Why I left the Church of the Open Door

It’s been over four hundred days since I stepped foot in the Community Church of the Open Door, a small, nondenominational church in Hampden. It’s been over four hundred days since I left the church that had been a home to me for over six years. For a long time, I was angry. I felt betrayed. The truth was that I no longer felt welcome at Open Door. What happened over a year ago?

First of all, I need to say that the senior pastor had absolutely nothing to do with why I decided to leave. The senior pastor at Open Door is a genuinely nice man who I had a few differences of opinions with. However, the pastor seemed to remember as a pastor he was supposed to be a kind and compassionate man. However, another leader of the church was not. He was one of the adults I thought I knew best from the church. The day following the 2012 election, the leader slammed the outcome of the election, asking why the ‘stupidest states get the most electoral votes.’ I understand that freedom of speech is guaranteed by the First Amendment, but when somebody has a position of power, they need to realize that their words will have a greater impact than just trying to sound funny or get attention from their conservative friends. The motto of Open Door is that no perfect people are allowed…which is exactly the opposite of the impression I got from that status. While the pastor didn’t say anything about people not being welcome, knowing how he felt about the election, spoke volumes about how he viewed people he disagreed with.

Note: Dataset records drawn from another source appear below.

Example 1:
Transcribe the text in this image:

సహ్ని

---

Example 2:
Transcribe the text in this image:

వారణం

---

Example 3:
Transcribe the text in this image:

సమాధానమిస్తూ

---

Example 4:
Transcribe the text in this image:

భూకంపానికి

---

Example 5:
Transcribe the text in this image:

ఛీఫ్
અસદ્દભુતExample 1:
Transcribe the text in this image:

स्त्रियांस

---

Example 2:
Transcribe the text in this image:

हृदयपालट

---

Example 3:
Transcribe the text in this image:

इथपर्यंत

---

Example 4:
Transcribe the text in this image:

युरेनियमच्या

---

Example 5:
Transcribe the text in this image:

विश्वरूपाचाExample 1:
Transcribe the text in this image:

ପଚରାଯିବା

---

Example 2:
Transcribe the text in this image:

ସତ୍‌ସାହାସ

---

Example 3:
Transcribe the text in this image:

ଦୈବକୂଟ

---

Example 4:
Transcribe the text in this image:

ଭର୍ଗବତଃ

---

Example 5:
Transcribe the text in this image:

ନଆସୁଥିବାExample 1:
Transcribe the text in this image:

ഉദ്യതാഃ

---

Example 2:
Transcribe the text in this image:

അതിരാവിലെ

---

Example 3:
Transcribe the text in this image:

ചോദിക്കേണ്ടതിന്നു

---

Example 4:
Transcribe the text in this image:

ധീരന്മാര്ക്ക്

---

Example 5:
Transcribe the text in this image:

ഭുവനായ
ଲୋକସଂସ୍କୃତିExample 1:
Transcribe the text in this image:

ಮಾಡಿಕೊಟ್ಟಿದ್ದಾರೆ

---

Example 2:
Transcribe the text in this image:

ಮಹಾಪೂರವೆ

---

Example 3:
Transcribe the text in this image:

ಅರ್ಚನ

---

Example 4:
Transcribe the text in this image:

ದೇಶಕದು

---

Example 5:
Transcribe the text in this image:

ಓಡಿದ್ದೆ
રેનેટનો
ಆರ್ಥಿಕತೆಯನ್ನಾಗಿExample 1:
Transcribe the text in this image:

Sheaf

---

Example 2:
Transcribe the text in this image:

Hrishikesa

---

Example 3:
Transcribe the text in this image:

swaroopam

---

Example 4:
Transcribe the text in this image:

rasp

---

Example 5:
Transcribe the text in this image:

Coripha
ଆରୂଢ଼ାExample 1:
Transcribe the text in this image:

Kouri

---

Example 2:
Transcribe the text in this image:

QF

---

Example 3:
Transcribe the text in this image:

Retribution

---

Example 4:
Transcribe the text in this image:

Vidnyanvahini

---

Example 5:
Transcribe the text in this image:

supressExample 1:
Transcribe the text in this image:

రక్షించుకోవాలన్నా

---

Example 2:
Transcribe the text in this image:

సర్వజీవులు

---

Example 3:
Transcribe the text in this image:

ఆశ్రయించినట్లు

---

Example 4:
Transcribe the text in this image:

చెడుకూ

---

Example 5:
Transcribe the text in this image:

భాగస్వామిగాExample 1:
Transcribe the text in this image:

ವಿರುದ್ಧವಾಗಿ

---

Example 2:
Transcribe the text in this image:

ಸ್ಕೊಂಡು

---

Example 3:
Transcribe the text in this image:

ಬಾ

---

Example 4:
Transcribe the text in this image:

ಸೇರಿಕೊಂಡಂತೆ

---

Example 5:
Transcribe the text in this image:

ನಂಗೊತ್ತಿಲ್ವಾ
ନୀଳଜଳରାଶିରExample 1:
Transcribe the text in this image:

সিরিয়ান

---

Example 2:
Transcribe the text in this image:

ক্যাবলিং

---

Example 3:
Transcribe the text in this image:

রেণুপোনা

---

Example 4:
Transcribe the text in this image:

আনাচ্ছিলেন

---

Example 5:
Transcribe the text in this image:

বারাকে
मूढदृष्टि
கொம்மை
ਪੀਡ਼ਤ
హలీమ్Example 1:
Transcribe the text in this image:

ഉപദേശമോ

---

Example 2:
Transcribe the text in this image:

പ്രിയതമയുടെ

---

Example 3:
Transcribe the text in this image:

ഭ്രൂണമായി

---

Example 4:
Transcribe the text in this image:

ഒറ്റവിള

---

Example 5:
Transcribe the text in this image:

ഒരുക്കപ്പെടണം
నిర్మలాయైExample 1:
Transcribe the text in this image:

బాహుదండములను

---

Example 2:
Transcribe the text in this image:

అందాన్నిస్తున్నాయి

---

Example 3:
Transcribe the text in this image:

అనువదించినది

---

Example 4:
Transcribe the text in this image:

Probably the main reason, I chose to leave Open Door because of my support for same-sex marriage. I supported same-sex marriage when it was on the ballot in 2009 and was mocked by my beliefs. Other teenagers who were going to the church told me that I was not a real Christian because I supported same-sex marriage and because I was quasi pro-choice. It was difficult being liberal in a conservative church. It wasn’t just the youth who made me question my views. One of the leaders of the church’s youth group told me that he would pray for me when I told him that it wasn’t a great idea to praise the gay marriage referendum failing because there were several people who felt that the bill was a good thing. The outcome of the election in 2012 was just too much. I also didn’t have many friends there who were my age anymore. A church should be about learning but most of the people in my age range had either gone away to college or I was drifting apart from. One of my friends also decided that enough was enough and left the church.

For many months, I was reluctant to find another church, because of a very busy schedule. I had spent such a big part of my adolescence at Open Door and was worried about starting from scratch. The summer before, I went to a Catholic Mass for the first time, just as a change of pace. While I enjoyed the Mass, I think I could have gotten more out of it if I hadn’t been so independent and talked to some Catholic friends about it first. I respected the faith but it just wasn’t for me. So from November 2012, until Easter Sunday of 2013, I did not step foot in a church. After briefly attending Bangor Baptist, which I realized was not for me when I figured out who the college-aged teacher was-a leader of the Christian Civic League who I heartily disagreed with on several topics, my family and I decided checking out the Rock Church over on Ohio Street. It made an impact on me right away. The music had so much enthusiasm behind it, something I hadn’t seen in years. I also enjoy the senior pastor’s energy. While I won’t outright say, I have found a new church, there is something about the Rock that gives me a feeling I wasn’t getting at Open Door.

Now, let’s get a few things straight. I’m a Christian and have been since I was five or six. I don’t think I will ever have all the answers. Nobody does. But it’s a shame that some Christians feel the need to put others down just because they don’t agree on every issue. To those who might be thinking, I only associate with people I agree with, my best friends are conservative leaning libertarians. We couldn’t disagree more about many topics, but we set them aside because we value our friendship more than our political ideologies. I just think a church should the same. I know there are going to be people who have different views. But we should all feel welcome and nobody should feel that they aren’t worthy of learning about God.